_Extract_
********
I use the apllication 'Grab' to capture images on my screen. Open it up and use the help to show you how to use it; it's straightforward but I'm pressed for time and have to get out the door!

Enjoy. I have had my iMac for 2 months and haven't missed windows at all. ever.


----------



## Detail My Ride (Apr 19, 2006)

Screenshots aren't a problem, have been using CMD, Shift + 3 to take them.


----------



## fjs (May 12, 2006)

OS X has been certified as Unix, rather than unix-like.

Apple is trying to get Leopard and Snow Leopard adopted by the business world, which accounts for this change.

When OS X boots, it instantiates the kernel and wires down RAM. The more RAM, the more free RAM that saves you paging out to VM.

This is getting more critical with Leopard. Upgrading RAM is cheap. Get a decent 0 or 00 point Philips screwdriver to access the slots.


----------



## King Eric (Feb 27, 2006)

Gaz, if you have a HD screen thats under 28'' IIRC (its size restricted) you can get a mini DVI to HDMI cable and hook up your Macbook with a wireless keyboard and mouse then you have a pretty nifty desktop with a HD screen....

That would be my tip


----------



## fjs (May 12, 2006)
********
_Problem details_
Rewrite the forum thread starting at "Enjoy. I have" and ending at "to take them.", swapping "iMac" for "MacBook".

_Data section_
********
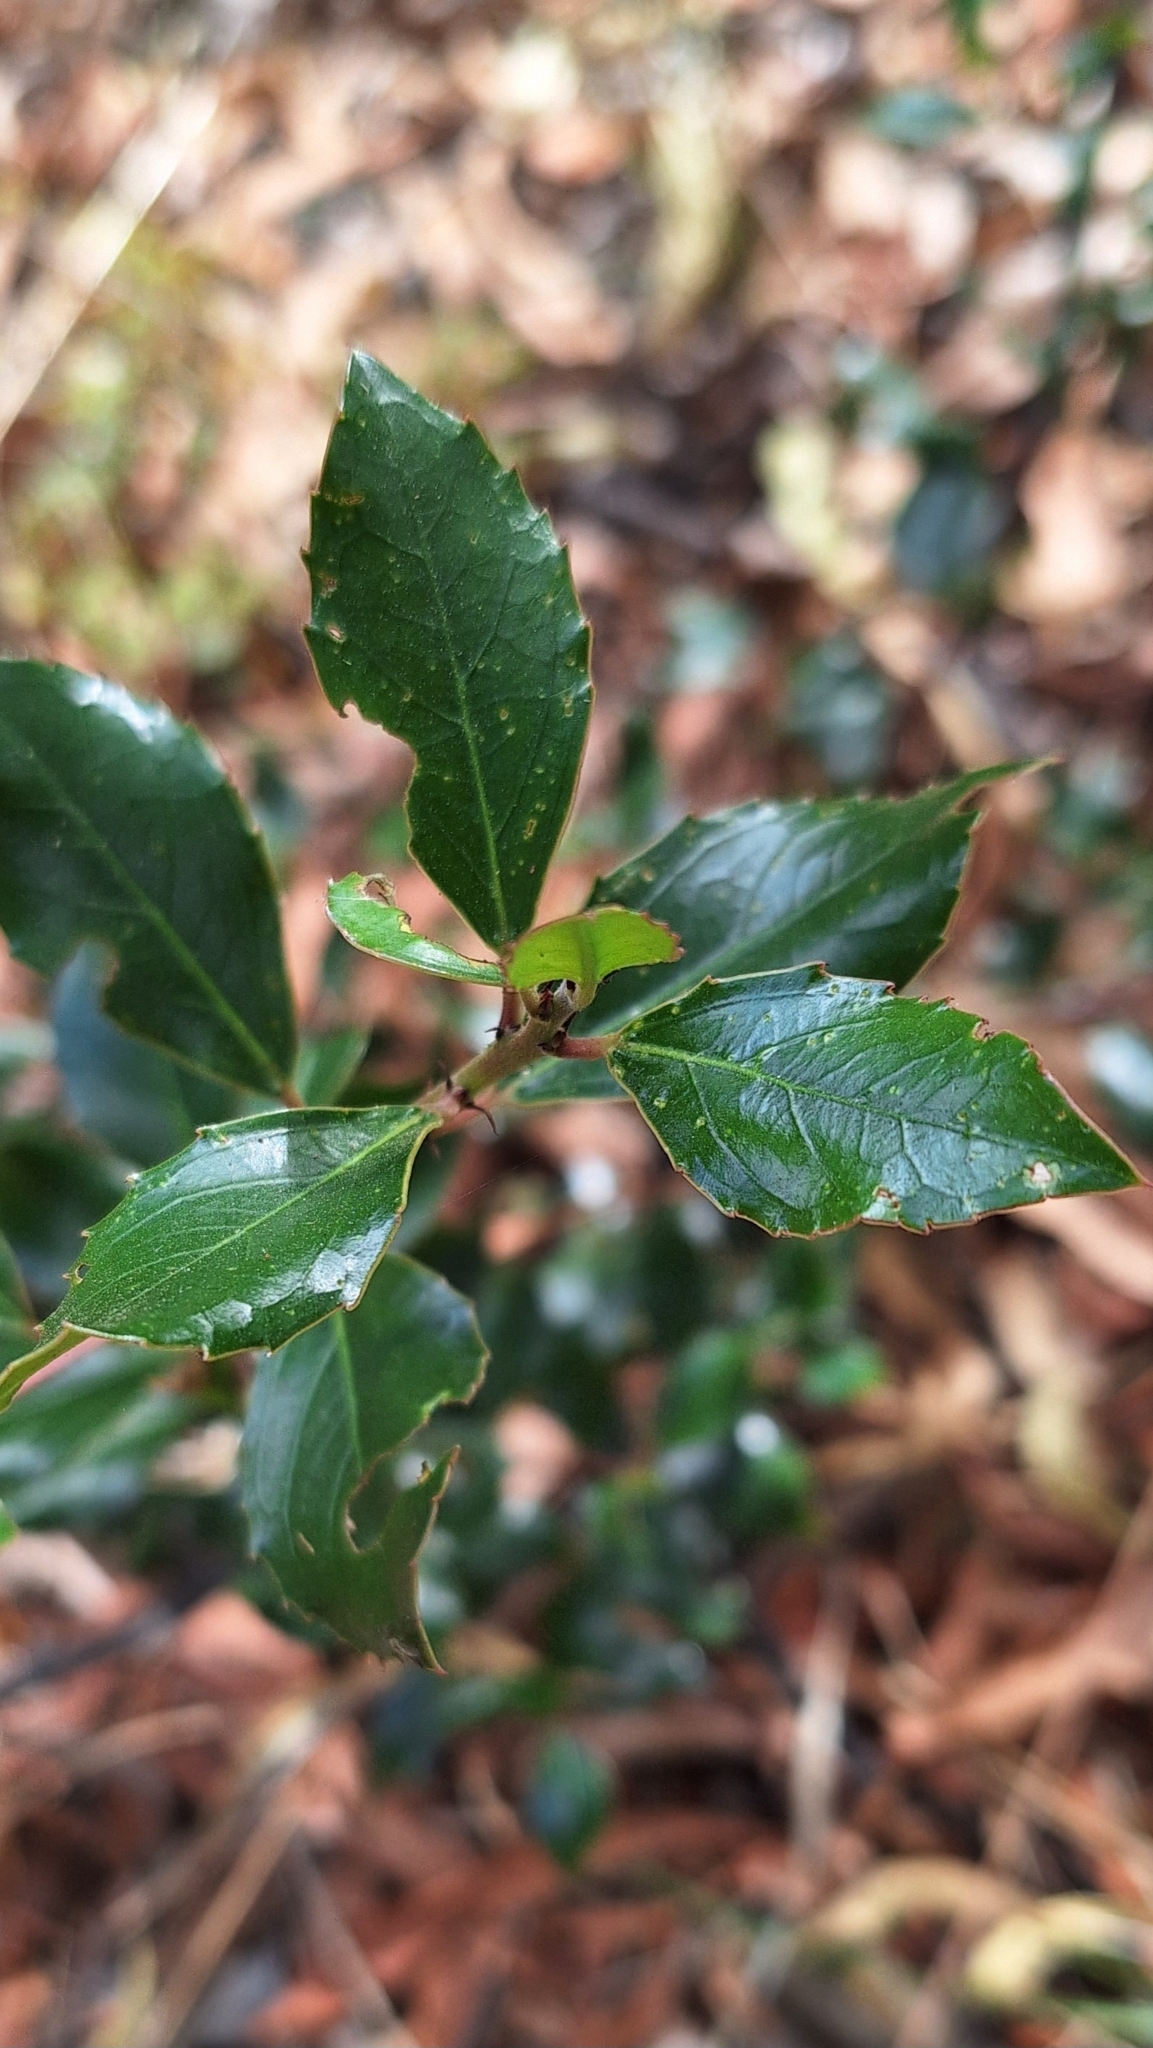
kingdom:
********
_Result of the task_
Enjoy. I have had my MacBook for 2 months and haven't missed windows at all. ever.


----------



## Detail My Ride (Apr 19, 2006)

Screenshots aren't a problem, have been using CMD, Shift + 3 to take them.